Extracted text data from pages:
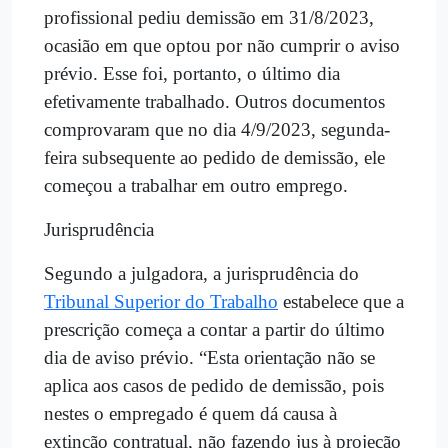
profissional pediu demissão em 31/8/2023,
ocasião em que optou por não cumprir o aviso
prévio. Esse foi, portanto, o último dia
efetivamente trabalhado. Outros documentos
comprovaram que no dia 4/9/2023, segunda-
feira subsequente ao pedido de demissão, ele
começou a trabalhar em outro emprego.
Jurisprudência
Segundo a julgadora, a jurisprudência do
Tribunal Superior do Trabalho
estabelece que a
prescrição começa a contar a partir do último
dia de aviso prévio. “Esta orientação não se
aplica aos casos de pedido de demissão, pois
nestes o empregado é quem dá causa à
extinção contratual, não fazendo jus à projeção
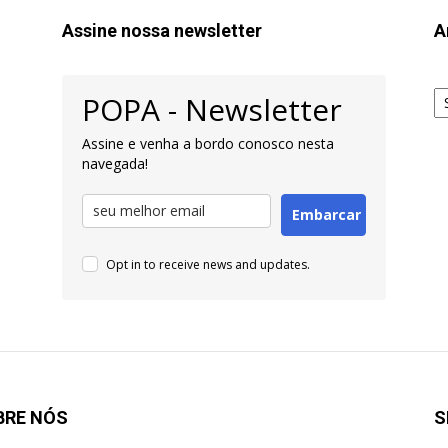
Assine nossa newsletter
A
Ar
POPA - Newsletter
pa
Pe
Assine e venha a bordo conosco nesta
navegada!
Embarcar
Opt in to receive news and updates.
BRE NÓS
S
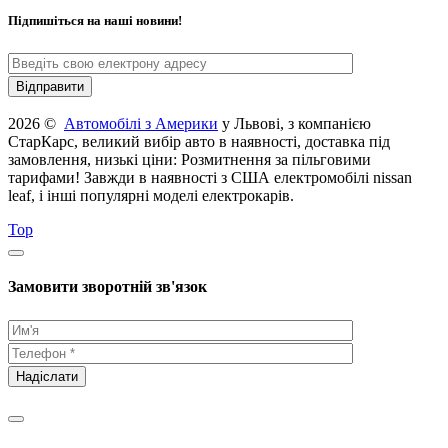
Підпишіться на наші новини!
2026 ©
Автомобілі з Америки
у Львові, з компанією
СтарКарс, великий вибір авто в наявності, доставка під
замовлення, низькі ціни: Розмитнення за пільговими
тарифами! Завжди в наявності з США електромобілі nissan
leaf, і інші популярні моделі електрокарів.
Top
Замовити зворотній зв'язок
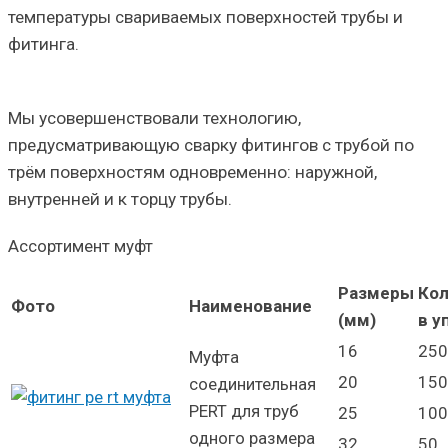
температуры свариваемых поверхностей трубы и
фитинга.
Мы усовершенствовали технологию,
предусматривающую сварку фитингов с трубой по
трём поверхностям одновременно: наружной,
внутренней и к торцу трубы.
Ассортимент муфт
Размеры
Ко
Фото
Наименование
(мм)
в у
16
250
Муфта
20
150
соединительная
PERT для труб
25
100
одного размера
32
50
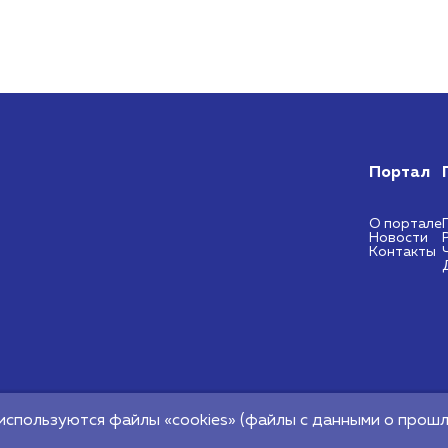
Портал
О портале
Новости
Контакты
ональный центр
используются файлы «cookies» (файлы с данными о прошл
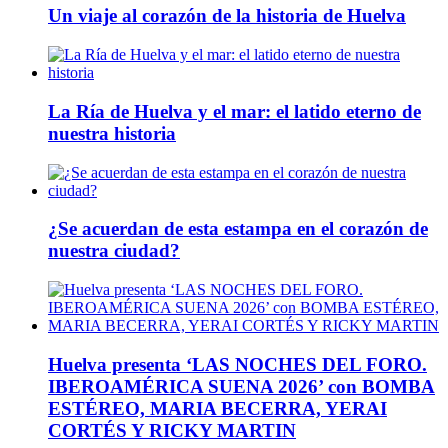
Un viaje al corazón de la historia de Huelva
La Ría de Huelva y el mar: el latido eterno de
nuestra historia
¿Se acuerdan de esta estampa en el corazón de
nuestra ciudad?
Huelva presenta ‘LAS NOCHES DEL FORO.
IBEROAMÉRICA SUENA 2026’ con BOMBA
ESTÉREO, MARIA BECERRA, YERAI
CORTÉS Y RICKY MARTIN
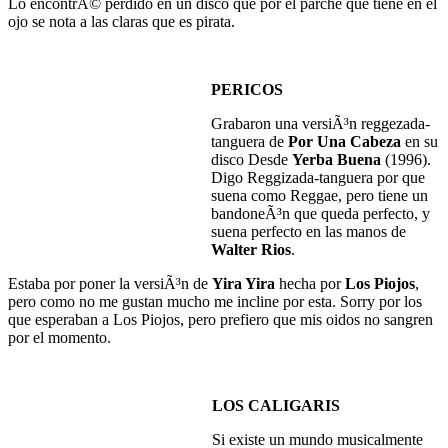
Lo encontrÃ© perdido en un disco que por el parche que tiene en el
ojo se nota a las claras que es pirata.
PERICOS
Grabaron una versiÃ³n reggezada-
tanguera de
Por Una Cabeza
en su
disco Desde
Yerba Buena
(1996).
Digo Reggizada-tanguera por que
suena como Reggae, pero tiene un
bandoneÃ³n que queda perfecto, y
suena perfecto en las manos de
Walter Rios
.
Estaba por poner la versiÃ³n de
Yira Yira
hecha por
Los Piojos
,
pero como no me gustan mucho me incline por esta. Sorry por los
que esperaban a Los Piojos, pero prefiero que mis oidos no sangren
por el momento.
LOS CALIGARIS
Si existe un mundo musicalmente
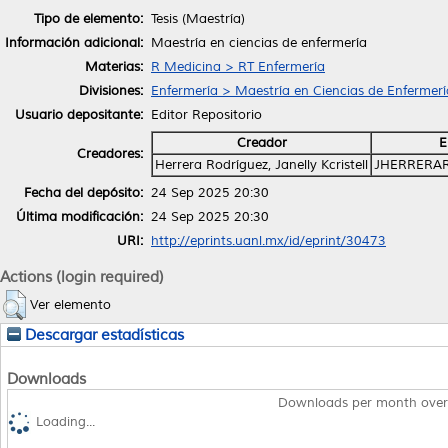
Tipo de elemento:
Tesis (Maestría)
Información adicional:
Maestría en ciencias de enfermería
Materias:
R Medicina > RT Enfermería
Divisiones:
Enfermería > Maestría en Ciencias de Enfermerí
Usuario depositante:
Editor Repositorio
Creador
E
Creadores:
Herrera Rodríguez, Janelly Kcristell
JHERRERAR
Fecha del depósito:
24 Sep 2025 20:30
Última modificación:
24 Sep 2025 20:30
URI:
http://eprints.uanl.mx/id/eprint/30473
Actions (login required)
Ver elemento
Descargar estadísticas
Downloads
Downloads per month over
Loading...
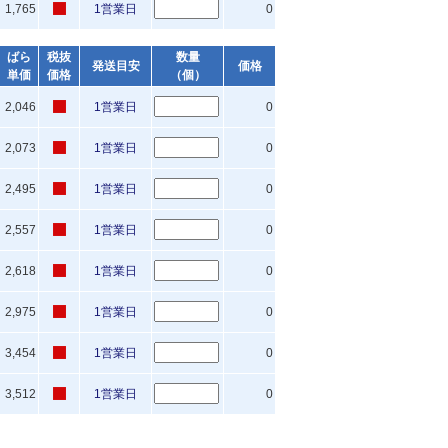
1,765
1営業日
0
ばら
税抜
数量
発送目安
価格
単価
価格
（個）
2,046
1営業日
0
2,073
1営業日
0
2,495
1営業日
0
2,557
1営業日
0
2,618
1営業日
0
2,975
1営業日
0
3,454
1営業日
0
3,512
1営業日
0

Instructions for the task => Can you copy out the stretch from the line containing "Assine nossa newsletter" through the line containing "CORTÉS Y RICKY MARTIN", leaving the pictures out of your answer?

Solution for this task =>
Assine nossa newsletter
A
Ar
POPA - Newsletter
pa
Pe
Assine e venha a bordo conosco nesta
navegada!
Embarcar
Opt in to receive news and updates.
BRE NÓS
S
Підпишіться на наші новини!
2026 ©
Автомобілі з Америки
у Львові, з компанією
СтарКарс, великий вибір авто в наявності, доставка під
замовлення, низькі ціни: Розмитнення за пільговими
тарифами! Завжди в наявності з США електромобілі nissan
leaf, і інші популярні моделі електрокарів.
Top
Замовити зворотній зв'язок
температуры свариваемых поверхностей трубы и
фитинга.
Мы усовершенствовали технологию,
предусматривающую сварку фитингов с трубой по
трём поверхностям одновременно: наружной,
внутренней и к торцу трубы.
Ассортимент муфт
Размеры
Ко
Фото
Наименование
(мм)
в у
16
250
Муфта
20
150
соединительная
PERT для труб
25
100
одного размера
32
50
Портал
О портале
Новости
Контакты
ональный центр
используются файлы «cookies» (файлы с данными о прошл
Un viaje al corazón de la historia de Huelva
La Ría de Huelva y el mar: el latido eterno de
nuestra historia
¿Se acuerdan de esta estampa en el corazón de
nuestra ciudad?
Huelva presenta ‘LAS NOCHES DEL FORO.
IBEROAMÉRICA SUENA 2026’ con BOMBA
ESTÉREO, MARIA BECERRA, YERAI
CORTÉS Y RICKY MARTIN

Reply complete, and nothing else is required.